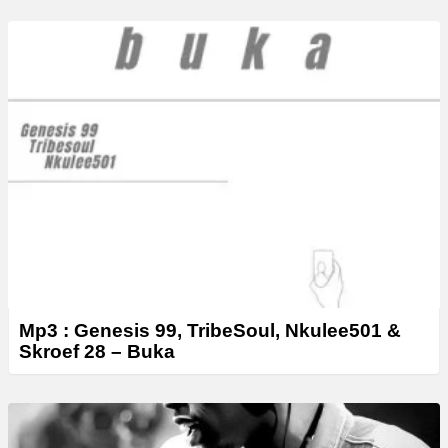
Mp3 : Genesis 99, TribeSoul, Nkulee501 &
Skroef 28 – ‎Buka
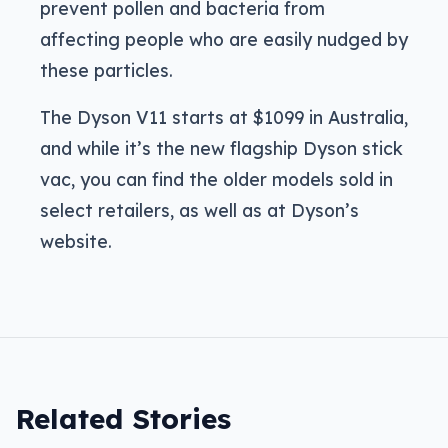
prevent pollen and bacteria from
affecting people who are easily nudged by
these particles.
The Dyson V11 starts at $1099 in Australia,
and while it’s the new flagship Dyson stick
vac, you can find the older models sold in
select retailers, as well as at Dyson’s
website.
Related Stories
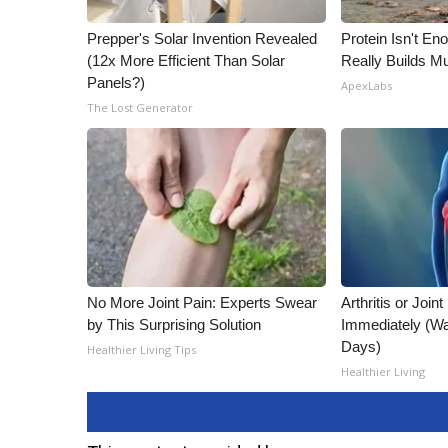
Prepper's Solar Invention Revealed
Protein Isn't En
(12x More Efficient Than Solar
Really Builds Mu
Panels?)
ApexLabs
The Lost Generator
No More Joint Pain: Experts Swear
Arthritis or Join
by This Surprising Solution
Immediately (Wa
Days)
Healthier Living Tips
Healthier Living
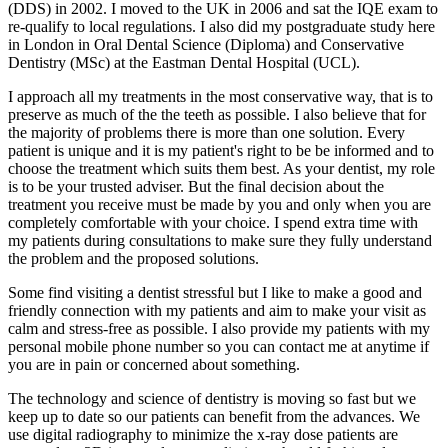
(DDS) in 2002. I moved to the UK in 2006 and sat the IQE exam to
re-qualify to local regulations. I also did my postgraduate study here
in London in Oral Dental Science (Diploma) and Conservative
Dentistry (MSc) at the Eastman Dental Hospital (UCL).
I approach all my treatments in the most conservative way, that is to
preserve as much of the the teeth as possible. I also believe that for
the majority of problems there is more than one solution. Every
patient is unique and it is my patient's right to be be informed and to
choose the treatment which suits them best. As your dentist, my role
is to be your trusted adviser. But the final decision about the
treatment you receive must be made by you and only when you are
completely comfortable with your choice. I spend extra time with
my patients during consultations to make sure they fully understand
the problem and the proposed solutions.
Some find visiting a dentist stressful but I like to make a good and
friendly connection with my patients and aim to make your visit as
calm and stress-free as possible. I also provide my patients with my
personal mobile phone number so you can contact me at anytime if
you are in pain or concerned about something.
The technology and science of dentistry is moving so fast but we
keep up to date so our patients can benefit from the advances. We
use digital radiography to minimize the x-ray dose patients are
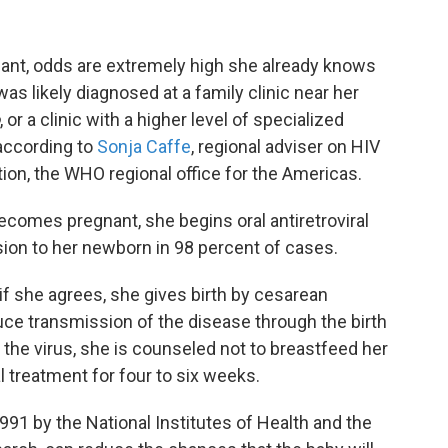
t, odds are extremely high she already knows
as likely diagnosed at a family clinic near her
, or a clinic with a higher level of specialized
 according to
Sonja Caffe
, regional adviser on HIV
on, the WHO regional office for the Americas.
becomes pregnant, she begins oral antiretroviral
ion to her newborn in 98 percent of cases.
if she agrees, she gives birth by cesarean
ce transmission of the disease through the birth
 the virus, she is counseled not to breastfeed her
al treatment for four to six weeks.
91 by the National Institutes of Health and the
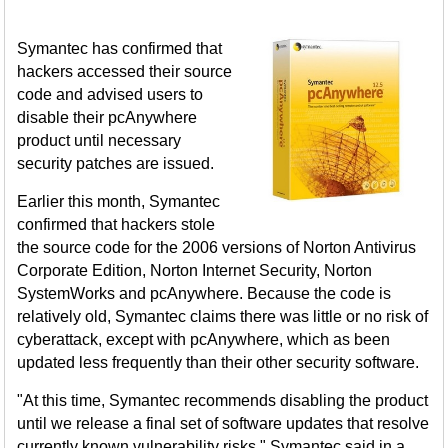
Symantec has confirmed that
hackers accessed their source
code and advised users to
disable their pcAnywhere
product until necessary
security patches are issued.
Earlier this month, Symantec
confirmed that hackers stole
the source code for the 2006 versions of Norton Antivirus
Corporate Edition, Norton Internet Security, Norton
SystemWorks and pcAnywhere. Because the code is
relatively old, Symantec claims there was little or no risk of
cyberattack, except with pcAnywhere, which as been
updated less frequently than their other security software.
"At this time, Symantec recommends disabling the product
until we release a final set of software updates that resolve
currently known vulnerability risks," Symantec said in a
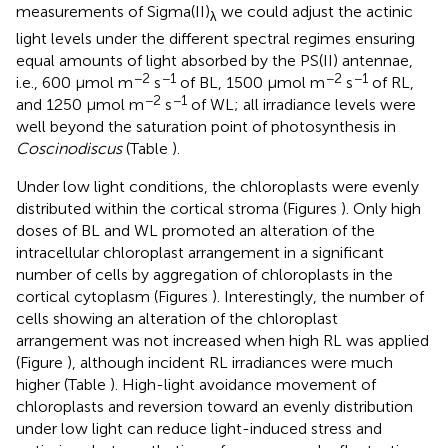
measurements of Sigma(II)
we could adjust the actinic
λ
light levels under the different spectral regimes ensuring
equal amounts of light absorbed by the PS(II) antennae,
−2
−1
−2
−1
i.e., 600 μmol m
s
of BL, 1500 μmol m
s
of RL,
−2
−1
and 1250 μmol m
s
of WL; all irradiance levels were
well beyond the saturation point of photosynthesis in
Coscinodiscus
(Table
).
Under low light conditions, the chloroplasts were evenly
distributed within the cortical stroma (Figures
). Only high
doses of BL and WL promoted an alteration of the
intracellular chloroplast arrangement in a significant
number of cells by aggregation of chloroplasts in the
cortical cytoplasm (Figures
). Interestingly, the number of
cells showing an alteration of the chloroplast
arrangement was not increased when high RL was applied
(Figure
), although incident RL irradiances were much
higher (Table
). High-light avoidance movement of
chloroplasts and reversion toward an evenly distribution
under low light can reduce light-induced stress and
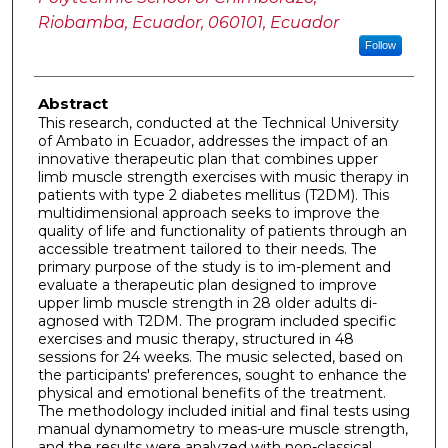
Riobamba, Ecuador, 060101, Ecuador
Follow
Abstract
This research, conducted at the Technical University
of Ambato in Ecuador, addresses the impact of an
innovative therapeutic plan that combines upper
limb muscle strength exercises with music therapy in
patients with type 2 diabetes mellitus (T2DM). This
multidimensional approach seeks to improve the
quality of life and functionality of patients through an
accessible treatment tailored to their needs. The
primary purpose of the study is to im-plement and
evaluate a therapeutic plan designed to improve
upper limb muscle strength in 28 older adults di-
agnosed with T2DM. The program included specific
exercises and music therapy, structured in 48
sessions for 24 weeks. The music selected, based on
the participants' preferences, sought to enhance the
physical and emotional benefits of the treatment.
The methodology included initial and final tests using
manual dynamometry to meas-ure muscle strength,
and the results were analyzed with non-classical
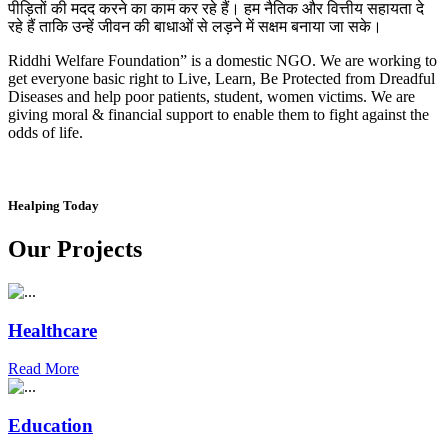
पीड़ितों की मदद करने का काम कर रहे हैं। हम नैतिक और वित्तीय सहायता दे
रहे हैं ताकि उन्हें जीवन की बाधाओं से लड़ने में सक्षम बनाया जा सके।
Riddhi Welfare Foundation” is a domestic NGO. We are working to
get everyone basic right to Live, Learn, Be Protected from Dreadful
Diseases and help poor patients, student, women victims. We are
giving moral & financial support to enable them to fight against the
odds of life.
Healping Today
Our Projects
Healthcare
Read More
Education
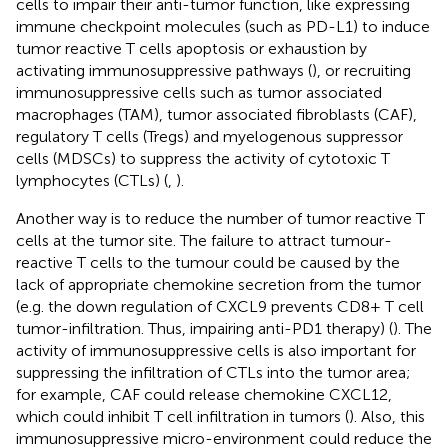
cells to impair their anti-tumor function, like expressing
immune checkpoint molecules (such as PD-L1) to induce
tumor reactive T cells apoptosis or exhaustion by
activating immunosuppressive pathways (
), or recruiting
immunosuppressive cells such as tumor associated
macrophages (TAM), tumor associated fibroblasts (CAF),
regulatory T cells (Tregs) and myelogenous suppressor
cells (MDSCs) to suppress the activity of cytotoxic T
lymphocytes (CTLs) (
,
).
Another way is to reduce the number of tumor reactive T
cells at the tumor site. The failure to attract tumour-
reactive T cells to the tumour could be caused by the
lack of appropriate chemokine secretion from the tumor
(e.g. the down regulation of CXCL9 prevents CD8+ T cell
tumor-infiltration. Thus, impairing anti-PD1 therapy) (
). The
activity of immunosuppressive cells is also important for
suppressing the infiltration of CTLs into the tumor area;
for example, CAF could release chemokine CXCL12,
which could inhibit T cell infiltration in tumors (
). Also, this
immunosuppressive micro-environment could reduce the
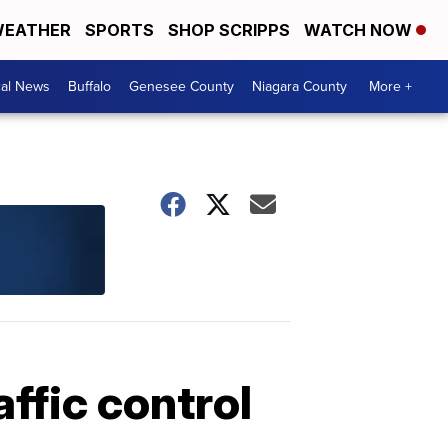
EATHER
SPORTS
SHOP SCRIPPS
WATCH NOW
cal News
Buffalo
Genesee County
Niagara County
More +
affic control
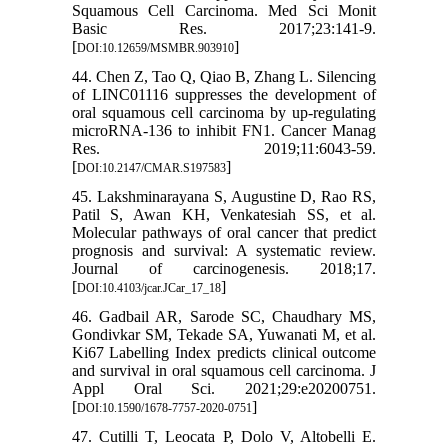
Squamous Cell Carcinoma. Med Sci Monit
Basic Res. 2017;23:141-9.
[
]
DOI:10.12659/MSMBR.903910
44. Chen Z, Tao Q, Qiao B, Zhang L. Silencing
of LINC01116 suppresses the development of
oral squamous cell carcinoma by up-regulating
microRNA-136 to inhibit FN1. Cancer Manag
Res. 2019;11:6043-59.
[
]
DOI:10.2147/CMAR.S197583
45. Lakshminarayana S, Augustine D, Rao RS,
Patil S, Awan KH, Venkatesiah SS, et al.
Molecular pathways of oral cancer that predict
prognosis and survival: A systematic review.
Journal of carcinogenesis. 2018;17.
[
]
DOI:10.4103/jcar.JCar_17_18
46. Gadbail AR, Sarode SC, Chaudhary MS,
Gondivkar SM, Tekade SA, Yuwanati M, et al.
Ki67 Labelling Index predicts clinical outcome
and survival in oral squamous cell carcinoma. J
Appl Oral Sci. 2021;29:e20200751.
[
]
DOI:10.1590/1678-7757-2020-0751
47. Cutilli T, Leocata P, Dolo V, Altobelli E.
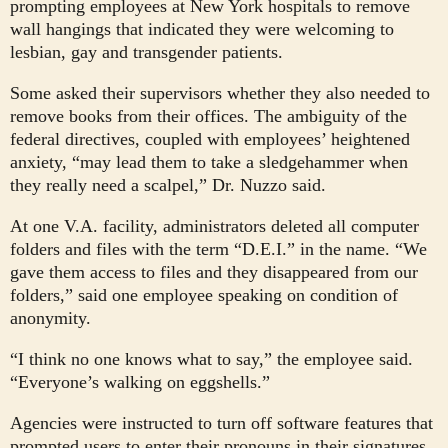
prompting employees at New York hospitals to remove
wall hangings that indicated they were welcoming to
lesbian, gay and transgender patients.
Some asked their supervisors whether they also needed to
remove books from their offices. The ambiguity of the
federal directives, coupled with employees’ heightened
anxiety, “may lead them to take a sledgehammer when
they really need a scalpel,” Dr. Nuzzo said.
At one V.A. facility, administrators deleted all computer
folders and files with the term “D.E.I.” in the name. “We
gave them access to files and they disappeared from our
folders,” said one employee speaking on condition of
anonymity.
“I think no one knows what to say,” the employee said.
“Everyone’s walking on eggshells.”
Agencies were instructed to turn off software features that
prompted users to enter their pronouns in their signatures.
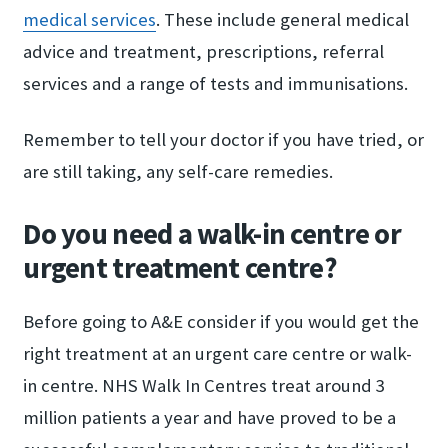
medical services
. These include general medical
advice and treatment, prescriptions, referral
services and a range of tests and immunisations.
Remember to tell your doctor if you have tried, or
are still taking, any self-care remedies.
Do you need a walk-in centre or
urgent treatment centre?
Before going to A&E consider if you would get the
right treatment at an urgent care centre or walk-
in centre. NHS Walk In Centres treat around 3
million patients a year and have proved to be a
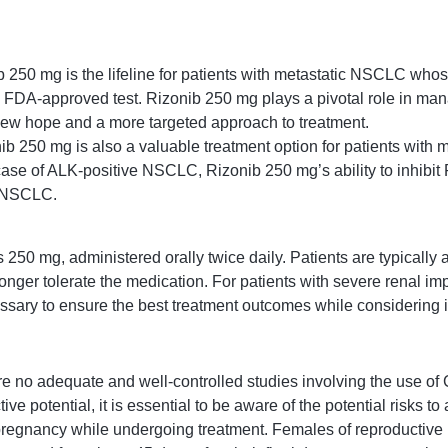
 250 mg is the lifeline for patients with metastatic NSCLC whos
an FDA-approved test. Rizonib 250 mg plays a pivotal role in ma
new hope and a more targeted approach to treatment.
ib 250 mg is also a valuable treatment option for patients wi
case of ALK-positive NSCLC, Rizonib 250 mg’s ability to inhibit 
c NSCLC.
 mg, administered orally twice daily. Patients are typically ad
nger tolerate the medication. For patients with severe renal im
sary to ensure the best treatment outcomes while considering i
e no adequate and well-controlled studies involving the use of C
 potential, it is essential to be aware of the potential risks to
 pregnancy while undergoing treatment. Females of reproductive 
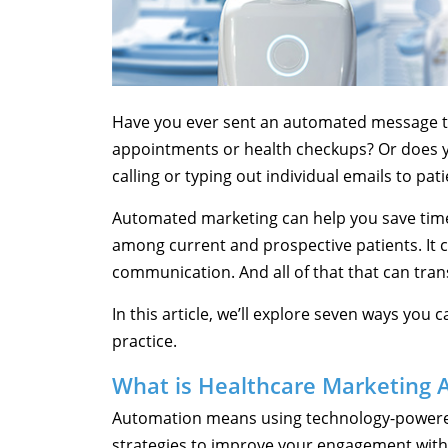
Have you ever sent an automated message t
appointments or health checkups? Or does yo
calling or typing out individual emails to pat
Automated marketing can help you save tim
among current and prospective patients. It 
communication. And all of that that can trans
In this article, we’ll explore seven ways you
practice.
What is Healthcare Marketing 
Automation means using technology-powere
strategies to improve your engagement with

::::::::::

Problem statement:
Take the material above from the line bearing "Before going to" through the line bearing "calling or typing" and write it out exactly, both end lines included. Pictures stay out.

Reply:
Before going to A&E consider if you would get the
right treatment at an urgent care centre or walk-
in centre. NHS Walk In Centres treat around 3
million patients a year and have proved to be a
 250 mg is the lifeline for patients with metastatic NSCLC whos
an FDA-approved test. Rizonib 250 mg plays a pivotal role in ma
new hope and a more targeted approach to treatment.
ib 250 mg is also a valuable treatment option for patients wi
case of ALK-positive NSCLC, Rizonib 250 mg’s ability to inhibit 
c NSCLC.
 mg, administered orally twice daily. Patients are typically ad
nger tolerate the medication. For patients with severe renal im
sary to ensure the best treatment outcomes while considering i
e no adequate and well-controlled studies involving the use of C
 potential, it is essential to be aware of the potential risks to
 pregnancy while undergoing treatment. Females of reproductive 
Have you ever sent an automated message t
appointments or health checkups? Or does yo
calling or typing out individual emails to pat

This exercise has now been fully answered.